A scuba diver was at a depth of 15 meters below the surface when she saw something interesting about 10 meters lower.
She made the descent in 10.1 seconds. Interpret the quotient to describe the rate of change in the diver's depth. Give your answer to the nearest hundredth. (1 point)
The rate of change in the diver's depth is equal to the change in depth divided by the time taken to make the descent.
The change in depth is 10 meters and the time taken to make the descent is 10.1 seconds.
Therefore, the rate of change in the diver's depth is approximately 10 meters / 10.1 seconds = 0.99 meters per second.
To find the rate of change in the diver's depth, we need to calculate the quotient of the change in depth over the time taken.
The change in depth is 10 meters lower, which means it is negative since the diver went deeper.
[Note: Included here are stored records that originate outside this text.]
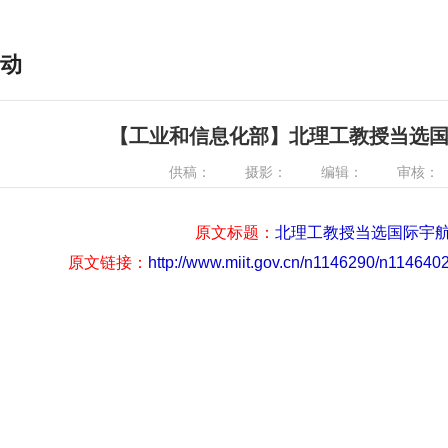
动
【工业和信息化部】北理工教授当选
供稿：
摄影：
编辑：
审核：
原文标题：
北理工教授当选国际宇
原文链接：
http://www.miit.gov.cn/n1146290/n114640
So the change in depth is -10 meters.
The time taken is 10.1 seconds.
Now, we can calculate the rate of change using the formula:
Rate of change = Change in depth / Time taken
Substituting the values we know:
Rate of change = -10 meters / 10.1 seconds
Calculating this quotient:
Rate of change ≈ -0.99 meters per second
Therefore, the rate of change in the diver's depth is approximately -0.99 meters per second.
To find the rate of change in the diver's depth, we need to divide the change in depth by the time it took to make the descent.
The change in depth is the distance between the diver's starting depth (15 meters below the surface) and the depth where she saw something interesting (10 meters lower). So, the change in depth is 15 meters - 10 meters = 5 meters.
The time it took to make the descent is given as 10.1 seconds.
To calculate the rate of change, we divide the change in depth by the time:
Rate of change = Change in depth / Time
Rate of change = 5 meters / 10.1 seconds = 0.495 s/m (rounded to the nearest hundredth).
So, the rate of change in the diver's depth is approximately 0.495 s/m. This means that for every second that passes, the diver descends approximately 0.495 meters.